◆ **Исходный отрывок**
С 28 июня по 1 июля семьдесят два обвиняемых были привезены в Пуатье, чтобы там их выслушал Папа Римский; аудиенция состоялась в присутствии большого числа кардиналов и папских чиновников.

На этот раз похоже, что пытки не применялись. Тамплиеры повторили свои признания; их показания, свидетельствующие против ордена, были надлежащим образом записаны. Но эти семьдесят два человека, очевидно, были выбраны в основном из братьев-служителей, многие из которых не имели ни стыда, ни совести и были готовы приписать наихудшие злодеяния рыцарям, которым завидовали. Таким образом, свидетели были отобраны в соответствии с тем, что требовалось для дела. В большинстве случаев это были также перебежчики из ордена, невежды или продажные личности, которым предложили признаться в преступлениях, посулив различные блага.

Их заявления ошеломили Папу, который не подозревал, что перед ним находятся лжецы или, по меньшей мере, сомнительные свидетели. 2 июля во время заседания консистории Папа приказал перевести на вульгарный язык часть данных ранее показаний.

5 июля король присутствовал на новом открытом заседании консистории, в ходе которого потребовал осудить тамплиеров. Папа отклонил его просьбу.

Но 10 июля более пятидесяти тамплиеров привели к кардиналу Пьеру де ла Шапель; при этом также присутствовали кардиналы Беренгар Фредоль, Этьен де Сюизи и Ландольфо Бранкаччи. Эти тамплиеры отрекались от своих заблуждений, и их объявили вернувшимися в лоно церкви. Им даровали разрешение по-прежнему носить бороду и плащ.

◆ **Исходные данные**
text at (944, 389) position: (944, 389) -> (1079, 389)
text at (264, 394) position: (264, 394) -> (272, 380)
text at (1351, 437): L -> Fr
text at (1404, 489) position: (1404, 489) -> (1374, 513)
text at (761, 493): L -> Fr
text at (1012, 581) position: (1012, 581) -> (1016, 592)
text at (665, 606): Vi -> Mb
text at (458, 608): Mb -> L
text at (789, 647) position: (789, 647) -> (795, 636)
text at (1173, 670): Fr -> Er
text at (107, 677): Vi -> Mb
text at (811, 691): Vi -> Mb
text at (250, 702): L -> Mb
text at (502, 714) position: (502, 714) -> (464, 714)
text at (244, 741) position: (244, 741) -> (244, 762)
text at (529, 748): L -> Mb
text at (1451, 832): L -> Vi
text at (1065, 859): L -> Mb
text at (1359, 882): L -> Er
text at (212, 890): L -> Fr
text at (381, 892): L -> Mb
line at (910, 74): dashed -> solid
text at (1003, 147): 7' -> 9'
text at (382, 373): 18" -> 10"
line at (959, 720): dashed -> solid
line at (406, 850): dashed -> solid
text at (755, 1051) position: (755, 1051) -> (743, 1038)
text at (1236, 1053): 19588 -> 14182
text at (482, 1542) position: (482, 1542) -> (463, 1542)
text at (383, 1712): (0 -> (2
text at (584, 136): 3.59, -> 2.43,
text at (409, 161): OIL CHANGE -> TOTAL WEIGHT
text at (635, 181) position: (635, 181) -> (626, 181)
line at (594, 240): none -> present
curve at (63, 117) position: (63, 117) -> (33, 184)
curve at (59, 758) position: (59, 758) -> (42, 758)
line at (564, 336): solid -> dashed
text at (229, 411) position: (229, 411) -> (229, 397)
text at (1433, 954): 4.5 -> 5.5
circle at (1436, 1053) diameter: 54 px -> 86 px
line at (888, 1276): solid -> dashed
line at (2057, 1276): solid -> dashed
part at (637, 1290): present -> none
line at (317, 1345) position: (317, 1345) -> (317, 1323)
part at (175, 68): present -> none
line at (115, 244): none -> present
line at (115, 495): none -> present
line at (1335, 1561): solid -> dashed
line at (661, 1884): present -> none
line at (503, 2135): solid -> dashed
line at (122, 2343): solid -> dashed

◆ **Задания для выполнения**
#1 Пожалуйста, перечислите всех кардиналов, которые названы по имени в отрывке о тамплиерах.
#2 Подхватите отрывок о тамплиерах и продолжите его сразу после последней фразы.

◆ **Итоговые результаты**
#1 Пьер де ла Шапель, Беренгар Фредоль, Этьен де Сюизи, Ландольфо Бранкаччи

#2
Итак, Папа был вынужден пойти на значительные уступки королю. Гильому де Пари возвратили его полномочия, и началось новое судебное дело.

По решению Папы в каждом диоцезе тамплиеров должен был судить епископ, которому будут помогать два члена соборного капитула, два францисканца и два доминиканца. Инквизиторам разрешено вмешиваться в ведение процесса, но первостепенной роли они там больше не играли.

Таково было епископское расследование, направленное против тамплиеров, расследование, результаты которого будут рассматриваться на провинциальных соборах.

Параллельно этому понтифик начинал папское расследование против ордена тамплиеров. Его вели представители комиссий, назначенные Папой. Результаты расследования должны были представить на Вселенском соборе, который решили собрать в Вьенне 1 октября 1310 г. Это двойное расследование началось не сразу. Понадобилось несколько месяцев, чтобы механизм заработал. Очевидно, Папа тормозил роковое развитие дела.